Balai Konservasi Sumber Daya Alam (BKSDA) Aceh merespon kehadiran harimau Sumatera (Panthera tigris sumatrae) yang menimbulkan konflik dengan warga di Desa Punti Payong, Kecamatan Ranto Peureulak, Aceh Timur.
Kepala BKSDA Aceh, Agus Arianto mengatakan, pihaknya sudah menurunkan tim ke lokasi untuk mengidentifikasi keberadaan harimau Sumatera tersebut.
“Kita ingin pastikan lokasi dan lain sebagainya… untuk mengatasi gangguan satwa liar (harimau Sumatera) ini,” kata Agus, Minggu (2/10).
Agus mengatakan pihaknya akan melakukan antisipasi dengan menghalau satwa lebih jauh ke hutan.
“Kita akan mengambil langkah mengusir harimau itu ke kawasan terjauh (di hutan) yang kita bisa.”
Ia mengungkapkan apabila Langkah tersebut belum berhasil, BKSDA telah menyiapkan rencana lain dengan menangkap si Belang dan melepasliarkannya ke hutan rimba.
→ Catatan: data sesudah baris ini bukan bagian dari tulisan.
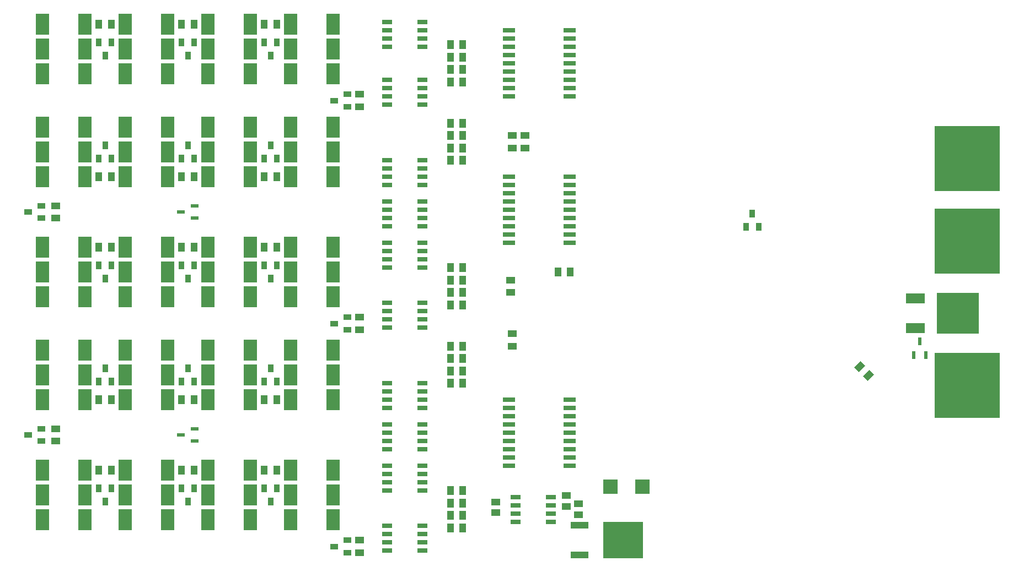
<source format=gbr>
G04 #@! TF.GenerationSoftware,KiCad,Pcbnew,(5.1.5)-3*
G04 #@! TF.CreationDate,2020-06-17T20:43:19-07:00*
G04 #@! TF.ProjectId,BMS Board,424d5320-426f-4617-9264-2e6b69636164,rev?*
G04 #@! TF.SameCoordinates,Original*
G04 #@! TF.FileFunction,Paste,Bot*
G04 #@! TF.FilePolarity,Positive*
%FSLAX46Y46*%
G04 Gerber Fmt 4.6, Leading zero omitted, Abs format (unit mm)*
G04 Created by KiCad (PCBNEW (5.1.5)-3) date 2020-06-17 20:43:19*
%MOMM*%
%LPD*%
G04 APERTURE LIST*
%ADD10R,1.850000X0.650000*%
%ADD11R,1.525000X0.650000*%
%ADD12R,0.600000X1.250000*%
%ADD13R,1.250000X0.600000*%
%ADD14R,1.400000X1.050000*%
%ADD15R,1.050000X1.400000*%
%ADD16C,0.100000*%
%ADD17R,2.000000X3.200000*%
%ADD18R,2.900000X1.500000*%
%ADD19R,6.500000X6.300000*%
%ADD20R,6.150000X5.550000*%
%ADD21R,2.750000X1.000000*%
%ADD22R,1.470000X1.020000*%
%ADD23R,2.300000X2.300000*%
%ADD24R,10.000000X10.000000*%
%ADD25R,0.900000X1.200000*%
%ADD26R,1.200000X0.900000*%
G04 APERTURE END LIST*
D10*
X220750000Y-400685000D03*
X220750000Y-401955000D03*
X220750000Y-403225000D03*
X220750000Y-404495000D03*
X220750000Y-405765000D03*
X220750000Y-407035000D03*
X220750000Y-408305000D03*
X220750000Y-409575000D03*
X220750000Y-410845000D03*
X230100000Y-410845000D03*
X230100000Y-409575000D03*
X230100000Y-408305000D03*
X230100000Y-407035000D03*
X230100000Y-405765000D03*
X230100000Y-404495000D03*
X230100000Y-403225000D03*
X230100000Y-401955000D03*
X230100000Y-400685000D03*
X220750000Y-366395000D03*
X220750000Y-367665000D03*
X220750000Y-368935000D03*
X220750000Y-370205000D03*
X220750000Y-371475000D03*
X220750000Y-372745000D03*
X220750000Y-374015000D03*
X220750000Y-375285000D03*
X220750000Y-376555000D03*
X230100000Y-376555000D03*
X230100000Y-375285000D03*
X230100000Y-374015000D03*
X230100000Y-372745000D03*
X230100000Y-371475000D03*
X230100000Y-370205000D03*
X230100000Y-368935000D03*
X230100000Y-367665000D03*
X230100000Y-366395000D03*
X220750000Y-343852500D03*
X220750000Y-345122500D03*
X220750000Y-346392500D03*
X220750000Y-347662500D03*
X220750000Y-348932500D03*
X220750000Y-350202500D03*
X220750000Y-351472500D03*
X220750000Y-352742500D03*
X220750000Y-354012500D03*
X230100000Y-354012500D03*
X230100000Y-352742500D03*
X230100000Y-351472500D03*
X230100000Y-350202500D03*
X230100000Y-348932500D03*
X230100000Y-347662500D03*
X230100000Y-346392500D03*
X230100000Y-345122500D03*
X230100000Y-343852500D03*
D11*
X221760500Y-415607500D03*
X221760500Y-416877500D03*
X221760500Y-418147500D03*
X221760500Y-419417500D03*
X227184500Y-419417500D03*
X227184500Y-418147500D03*
X227184500Y-416877500D03*
X227184500Y-415607500D03*
D12*
X283845000Y-391697500D03*
X282895000Y-393797500D03*
X284795000Y-393797500D03*
D13*
X170400000Y-406082500D03*
X172500000Y-407032500D03*
X172500000Y-405132500D03*
X170400000Y-371792500D03*
X172500000Y-372742500D03*
X172500000Y-370842500D03*
D11*
X207499500Y-423862500D03*
X207499500Y-422592500D03*
X207499500Y-421322500D03*
X207499500Y-420052500D03*
X202075500Y-420052500D03*
X202075500Y-421322500D03*
X202075500Y-422592500D03*
X202075500Y-423862500D03*
X207499500Y-414655000D03*
X207499500Y-413385000D03*
X207499500Y-412115000D03*
X207499500Y-410845000D03*
X202075500Y-410845000D03*
X202075500Y-412115000D03*
X202075500Y-413385000D03*
X202075500Y-414655000D03*
X207499500Y-408305000D03*
X207499500Y-407035000D03*
X207499500Y-405765000D03*
X207499500Y-404495000D03*
X202075500Y-404495000D03*
X202075500Y-405765000D03*
X202075500Y-407035000D03*
X202075500Y-408305000D03*
X207499500Y-401955000D03*
X207499500Y-400685000D03*
X207499500Y-399415000D03*
X207499500Y-398145000D03*
X202075500Y-398145000D03*
X202075500Y-399415000D03*
X202075500Y-400685000D03*
X202075500Y-401955000D03*
X207499500Y-389572500D03*
X207499500Y-388302500D03*
X207499500Y-387032500D03*
X207499500Y-385762500D03*
X202075500Y-385762500D03*
X202075500Y-387032500D03*
X202075500Y-388302500D03*
X202075500Y-389572500D03*
X207499500Y-380365000D03*
X207499500Y-379095000D03*
X207499500Y-377825000D03*
X207499500Y-376555000D03*
X202075500Y-376555000D03*
X202075500Y-377825000D03*
X202075500Y-379095000D03*
X202075500Y-380365000D03*
X207499500Y-374015000D03*
X207499500Y-372745000D03*
X207499500Y-371475000D03*
X207499500Y-370205000D03*
X202075500Y-370205000D03*
X202075500Y-371475000D03*
X202075500Y-372745000D03*
X202075500Y-374015000D03*
X207499500Y-367665000D03*
X207499500Y-366395000D03*
X207499500Y-365125000D03*
X207499500Y-363855000D03*
X202075500Y-363855000D03*
X202075500Y-365125000D03*
X202075500Y-366395000D03*
X202075500Y-367665000D03*
X207499500Y-355282500D03*
X207499500Y-354012500D03*
X207499500Y-352742500D03*
X207499500Y-351472500D03*
X202075500Y-351472500D03*
X202075500Y-352742500D03*
X202075500Y-354012500D03*
X202075500Y-355282500D03*
X207499500Y-346392500D03*
X207499500Y-345122500D03*
X207499500Y-343852500D03*
X207499500Y-342582500D03*
X202075500Y-342582500D03*
X202075500Y-343852500D03*
X202075500Y-345122500D03*
X202075500Y-346392500D03*
D14*
X221297500Y-392427500D03*
X221297500Y-390527500D03*
X220980000Y-382272500D03*
X220980000Y-384172500D03*
X221297500Y-360047500D03*
X221297500Y-361947500D03*
X223202500Y-360047500D03*
X223202500Y-361947500D03*
D15*
X230185000Y-381000000D03*
X228285000Y-381000000D03*
D16*
G36*
X275466955Y-395444505D02*
G01*
X274477005Y-396434455D01*
X273734543Y-395691993D01*
X274724493Y-394702043D01*
X275466955Y-395444505D01*
G37*
G36*
X276810457Y-396788007D02*
G01*
X275820507Y-397777957D01*
X275078045Y-397035495D01*
X276067995Y-396045545D01*
X276810457Y-396788007D01*
G37*
D17*
X193750000Y-419100000D03*
X187250000Y-419100000D03*
X193750000Y-415290000D03*
X187250000Y-415290000D03*
X193750000Y-411480000D03*
X187250000Y-411480000D03*
X181050000Y-419100000D03*
X174550000Y-419100000D03*
X181050000Y-415290000D03*
X174550000Y-415290000D03*
X181050000Y-411480000D03*
X174550000Y-411480000D03*
X168350000Y-419100000D03*
X161850000Y-419100000D03*
X168350000Y-415290000D03*
X161850000Y-415290000D03*
X168350000Y-411480000D03*
X161850000Y-411480000D03*
X155650000Y-419100000D03*
X149150000Y-419100000D03*
X155650000Y-415290000D03*
X149150000Y-415290000D03*
X155650000Y-411480000D03*
X149150000Y-411480000D03*
X149150000Y-400685000D03*
X155650000Y-400685000D03*
X149150000Y-396875000D03*
X155650000Y-396875000D03*
X149150000Y-393065000D03*
X155650000Y-393065000D03*
X161850000Y-393065000D03*
X168350000Y-393065000D03*
X161850000Y-396875000D03*
X168350000Y-396875000D03*
X161850000Y-400685000D03*
X168350000Y-400685000D03*
X174550000Y-400685000D03*
X181050000Y-400685000D03*
X174550000Y-396875000D03*
X181050000Y-396875000D03*
X174550000Y-393065000D03*
X181050000Y-393065000D03*
X187250000Y-400685000D03*
X193750000Y-400685000D03*
X187250000Y-396875000D03*
X193750000Y-396875000D03*
X187250000Y-393065000D03*
X193750000Y-393065000D03*
X193750000Y-384810000D03*
X187250000Y-384810000D03*
X193750000Y-381000000D03*
X187250000Y-381000000D03*
X193750000Y-377190000D03*
X187250000Y-377190000D03*
X181050000Y-384810000D03*
X174550000Y-384810000D03*
X181050000Y-381000000D03*
X174550000Y-381000000D03*
X181050000Y-377190000D03*
X174550000Y-377190000D03*
X168350000Y-384810000D03*
X161850000Y-384810000D03*
X168350000Y-381000000D03*
X161850000Y-381000000D03*
X168350000Y-377190000D03*
X161850000Y-377190000D03*
X155650000Y-384810000D03*
X149150000Y-384810000D03*
X155650000Y-381000000D03*
X149150000Y-381000000D03*
X155650000Y-377190000D03*
X149150000Y-377190000D03*
X149150000Y-366395000D03*
X155650000Y-366395000D03*
X149150000Y-362585000D03*
X155650000Y-362585000D03*
X149150000Y-358775000D03*
X155650000Y-358775000D03*
X161850000Y-366395000D03*
X168350000Y-366395000D03*
X161850000Y-362585000D03*
X168350000Y-362585000D03*
X161850000Y-358775000D03*
X168350000Y-358775000D03*
X174550000Y-366395000D03*
X181050000Y-366395000D03*
X174550000Y-362585000D03*
X181050000Y-362585000D03*
X174550000Y-358775000D03*
X181050000Y-358775000D03*
X187250000Y-366395000D03*
X193750000Y-366395000D03*
X187250000Y-362585000D03*
X193750000Y-362585000D03*
X187250000Y-358775000D03*
X193750000Y-358775000D03*
X193750000Y-350520000D03*
X187250000Y-350520000D03*
X193750000Y-346710000D03*
X187250000Y-346710000D03*
X193750000Y-342900000D03*
X187250000Y-342900000D03*
X181050000Y-350520000D03*
X174550000Y-350520000D03*
X181050000Y-346710000D03*
X174550000Y-346710000D03*
X181050000Y-342900000D03*
X174550000Y-342900000D03*
X168350000Y-350520000D03*
X161850000Y-350520000D03*
X168350000Y-346710000D03*
X161850000Y-346710000D03*
X168350000Y-342900000D03*
X161850000Y-342900000D03*
X155650000Y-350520000D03*
X149150000Y-350520000D03*
X155650000Y-346710000D03*
X149150000Y-346710000D03*
X155650000Y-342900000D03*
X149150000Y-342900000D03*
D14*
X197802500Y-424177500D03*
X197802500Y-422277500D03*
D15*
X185100000Y-411480000D03*
X183200000Y-411480000D03*
X172400000Y-411480000D03*
X170500000Y-411480000D03*
X159700000Y-411480000D03*
X157800000Y-411480000D03*
D14*
X151130000Y-407032500D03*
X151130000Y-405132500D03*
D15*
X157800000Y-400685000D03*
X159700000Y-400685000D03*
X170500000Y-400685000D03*
X172400000Y-400685000D03*
X183200000Y-400685000D03*
X185100000Y-400685000D03*
D14*
X197802500Y-389887500D03*
X197802500Y-387987500D03*
D15*
X185100000Y-377190000D03*
X183200000Y-377190000D03*
X172400000Y-377190000D03*
X170500000Y-377190000D03*
X159700000Y-377190000D03*
X157800000Y-377190000D03*
D14*
X151130000Y-372742500D03*
X151130000Y-370842500D03*
D15*
X157800000Y-366395000D03*
X159700000Y-366395000D03*
X170500000Y-366395000D03*
X172400000Y-366395000D03*
X183200000Y-366395000D03*
X185100000Y-366395000D03*
D14*
X197802500Y-355597500D03*
X197802500Y-353697500D03*
D15*
X185100000Y-342900000D03*
X183200000Y-342900000D03*
X172400000Y-342900000D03*
X170500000Y-342900000D03*
X159700000Y-342900000D03*
X157800000Y-342900000D03*
X211775000Y-420370000D03*
X213675000Y-420370000D03*
X211775000Y-418465000D03*
X213675000Y-418465000D03*
X211775000Y-416560000D03*
X213675000Y-416560000D03*
X211775000Y-414655000D03*
X213675000Y-414655000D03*
X211775000Y-398145000D03*
X213675000Y-398145000D03*
X211775000Y-396240000D03*
X213675000Y-396240000D03*
X211775000Y-394335000D03*
X213675000Y-394335000D03*
X211775000Y-392430000D03*
X213675000Y-392430000D03*
X211775000Y-386080000D03*
X213675000Y-386080000D03*
X211775000Y-384175000D03*
X213675000Y-384175000D03*
X211775000Y-382270000D03*
X213675000Y-382270000D03*
X211775000Y-380365000D03*
X213675000Y-380365000D03*
X211775000Y-363855000D03*
X213675000Y-363855000D03*
X211775000Y-361950000D03*
X213675000Y-361950000D03*
X211775000Y-360045000D03*
X213675000Y-360045000D03*
X211775000Y-358140000D03*
X213675000Y-358140000D03*
X211775000Y-351790000D03*
X213675000Y-351790000D03*
X211775000Y-349885000D03*
X213675000Y-349885000D03*
X211775000Y-347980000D03*
X213675000Y-347980000D03*
X211775000Y-346075000D03*
X213675000Y-346075000D03*
D18*
X283182500Y-385064000D03*
D19*
X289682500Y-387350000D03*
D18*
X283182500Y-389636000D03*
D20*
X238300000Y-422275000D03*
D21*
X231600000Y-419985000D03*
X231600000Y-424565000D03*
D22*
X218757500Y-416385000D03*
X218757500Y-418005000D03*
X229552500Y-415432500D03*
X229552500Y-417052500D03*
D23*
X236310000Y-414020000D03*
X241210000Y-414020000D03*
D22*
X231457500Y-416702500D03*
X231457500Y-418322500D03*
D24*
X291147500Y-376237500D03*
X291147500Y-363537500D03*
X291147500Y-398462500D03*
D25*
X258127500Y-372062500D03*
X257177500Y-374062500D03*
X259077500Y-374062500D03*
D26*
X193945000Y-423227500D03*
X195945000Y-424177500D03*
X195945000Y-422277500D03*
D25*
X184150000Y-416290000D03*
X185100000Y-414290000D03*
X183200000Y-414290000D03*
X171450000Y-416290000D03*
X172400000Y-414290000D03*
X170500000Y-414290000D03*
X158750000Y-416290000D03*
X159700000Y-414290000D03*
X157800000Y-414290000D03*
D26*
X146955000Y-406082500D03*
X148955000Y-407032500D03*
X148955000Y-405132500D03*
D25*
X158750000Y-395875000D03*
X157800000Y-397875000D03*
X159700000Y-397875000D03*
X171450000Y-395875000D03*
X170500000Y-397875000D03*
X172400000Y-397875000D03*
X184150000Y-395875000D03*
X183200000Y-397875000D03*
X185100000Y-397875000D03*
D26*
X193945000Y-388937500D03*
X195945000Y-389887500D03*
X195945000Y-387987500D03*
D25*
X184150000Y-382000000D03*
X185100000Y-380000000D03*
X183200000Y-380000000D03*
X171450000Y-382000000D03*
X172400000Y-380000000D03*
X170500000Y-380000000D03*
X158750000Y-382000000D03*
X159700000Y-380000000D03*
X157800000Y-380000000D03*
D26*
X146955000Y-371792500D03*
X148955000Y-372742500D03*
X148955000Y-370842500D03*
D25*
X158750000Y-361585000D03*
X157800000Y-363585000D03*
X159700000Y-363585000D03*
X171450000Y-361585000D03*
X170500000Y-363585000D03*
X172400000Y-363585000D03*
X184150000Y-361585000D03*
X183200000Y-363585000D03*
X185100000Y-363585000D03*
D26*
X193945000Y-354647500D03*
X195945000Y-355597500D03*
X195945000Y-353697500D03*
D25*
X184150000Y-347710000D03*
X185100000Y-345710000D03*
X183200000Y-345710000D03*
X171450000Y-347710000D03*
X172400000Y-345710000D03*
X170500000Y-345710000D03*
X158750000Y-347710000D03*
X159700000Y-345710000D03*
X157800000Y-345710000D03*
M02*

</source>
Untuk antisipasi konflik sebelum harimau dihalau ke dalam hutan, Agus mengimbau warga setempat untuk tidak melepas hewan ternak di areal konflik.
Harimau Sumatera dilindungi oleh Undang-Undang Nomor 5 Tahun 1990 tentang Konservasi Sumber Daya Alam Hayati dan Ekosistemnya.
Kontradiksi konflik yang dihadapi adalah harimau Sumatera berstatus kritis atau critically endangered sesuai catatan International Union for Conservation of Nature (IUCN).
Sehingga upaya penyelamatan yang dilakukan haruslah berdasarkan kebaikan semua pihak.